Required action 1:
From the Civil War excerpt, extract everything from "To this, of" down to "not properly defended.", copied word for word.
Required action 2:
Extend the Civil War excerpt on McClellan and the defense of Washington, picking up right after its final sentence.
━━ Page excerpt
Mr Lincoln's Army
Page 14
McClellan had left some seventy-three thousand men behind, as his note showed. Banks in the Shenandoah had slightly more than thirty-five thousand, some eighteen thousand were at Manassas and Warrenton, thirteen hundred or so were along the Potomac downstream from Washington, and there were approximately eighteen thousand in the Washington garrison. Total, seventy-three thousand and odd—enough, surely, to carry out the letter of his instructions?
Not to Lincoln's eyes, which were the eyes that had to be satisfied. To begin with, some ten thousand of these men were Blenker's Germans, bound west to serve with Fremont and hence out of calculation as far as the defense of Washington was concerned. In addition, when he figured the strength of Manassas and Washington, McClellan had included certain troops which were due to come in soon from the state capitals but which had not yet arrived; what Lincoln soon discovered was that there were actually less than thirteen thousand in the Washington garrison, almost all of them untrained men. As far as he could see, instead of the forty thousand men who were to be left "in and about Washington" there were only these almost useless thirteen thousand, plus the handful downstream, plus the troops at Manassas and Warrenton. All in all, after carefully counting heads, Lincoln could find fewer than twenty-eight thousand soldiers in and near the capital.
To this, of course, McClellan would have replied that the thirty-five thousand under Banks in the Shenandoah should properly be added, since they were near enough and strong enough to make their presence felt. But it was asking a little too much to expect Lincoln and the Cabinet to see it that way under the conditions then prevailing. To civilian eyes the force in the Shenandoah was a long way off. No one in Washington could forget that the Union had had a fairly strong army in the Shenandoah when McDowell was beaten at Bull Run: its presence in the valley had not served to protect Washington in July 1861, and an unmilitary President and Cabinet could hardly be blamed for feeling that things might be no different in April of 1862. Add it up any way he tried, the President could only conclude that McClellan had not done what he had been told to do. The capital was not properly defended.
The reaction to this was immediate. McClellan had barely started up the peninsula when he was officially notified that McDowell's corps at Fredericksburg had been withdrawn from his command and would get its orders hereafter direct from Washington.
━━━━
━━ Provided material
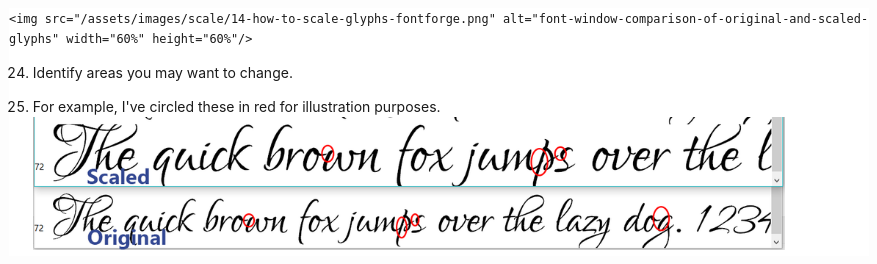 	<img src="/assets/images/scale/14-how-to-scale-glyphs-fontforge.png" alt="font-window-comparison-of-original-and-scaled-glyphs" width="60%" height="60%"/>  

24. Identify areas you may want to change.  

25. For example, I've circled these in red for illustration purposes.  
	<img src="/assets/images/scale/15-how-to-scale-glyphs-fontforge.png" alt="red-circled-errors-to-fix" width="90%" height="90%"/>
━━━━
Exercise answer 1:
To this, of course, McClellan would have replied that the thirty-five thousand under Banks in the Shenandoah should properly be added, since they were near enough and strong enough to make their presence felt. But it was asking a little too much to expect Lincoln and the Cabinet to see it that way under the conditions then prevailing. To civilian eyes the force in the Shenandoah was a long way off. No one in Washington could forget that the Union had had a fairly strong army in the Shenandoah when McDowell was beaten at Bull Run: its presence in the valley had not served to protect Washington in July 1861, and an unmilitary President and Cabinet could hardly be blamed for feeling that things might be no different in April of 1862. Add it up any way he tried, the President could only conclude that McClellan had not done what he had been told to do. The capital was not properly defended.

Exercise answer 2:
Which meant that his campaign started under a great handicap. McClellan himself got off the boat at Fortress Monroe on April 2 and found that he had on hand—disembarked, equipped, and ready to go—some fifty-eight thousand men: five infantry divisions, a scattering of cavalry, and a hundred guns. He at once started them up the roads toward Yorktown, with instructions that the rest of the army was to follow as soon as it arrived. The first thing he discovered was that someone had steered him wrong about those sandy roads on the peninsula. Instead of being sandy they were uniformly of pure gumbo mud, with hollow crowns so that they collected whatever water might be coming down; and the weather turned rainy, so that the roads quickly became bottomless beyond anything in anybody's imagination. Guns and wagons sank to the axles and beyond. One officer wrote later that he saw a mule sink completely out of sight, all but its ears, in the middle of what was supposed to be a main road. He added that it was a rather small mule.4
McClellan's next discovery was that the Rebels had dug a line of entrenchments running completely across the peninsula from York-town, on the York River, to the mouth of Warwick Creek, on the James. Emplaced in these lines they had several dozen heavy naval guns (acquired a year earlier through capture of the United States navy yard at Norfolk) plus a number of fieldpieces, and they appeared to have all the infantry they needed. The approaches to this line led through swamps and tangled woodlands, and every foot of road would have to be corduroyed before guns could be brought up. Bewiskered old General Heintzelman, leading the advance, reported—somewhat hastily, it would seem—that a direct assault was out of the question. McClellan decided there would have to be a siege. Under his original plans he would simply have brought McDowell down from the north to take the Rebel works in the rear, thereby forcing their immediate evacuation, but McDowell was no longer his to command. To get past these lines McClellan would have to go straight over them, and that appeared to be a matter for the slow, methodical, step-by-step process of digging parallels, moving up heavy guns, and getting everything ready to blast the Rebel works off the face of the earth by sheer weight of gunfire.
Concerning which there was to be great argument, then and thereafter. When McClellan got his first look at the Yorktown fines, the Confederate force there was under command of General John B. Magruder, who had no more than twelve thousand men and who felt the lines to be faulty both in design and in construction. Magruder was never especially distinguished as a combat general, but in his idle moments he had considerable talent as an amateur actor, and he now called on this theatrical ability to help him. He marched a couple of regiments through a clearing, in sight of the Federal advance guard, double-quicked them around a little forest out of sight, and then marched them through the clearing again-over and over, like a stage manager using a dozen adenoidal spear carriers to represent Caesar's legions. The device worked, and Heintzelman reported the Rebels present in great strength with many more coming up.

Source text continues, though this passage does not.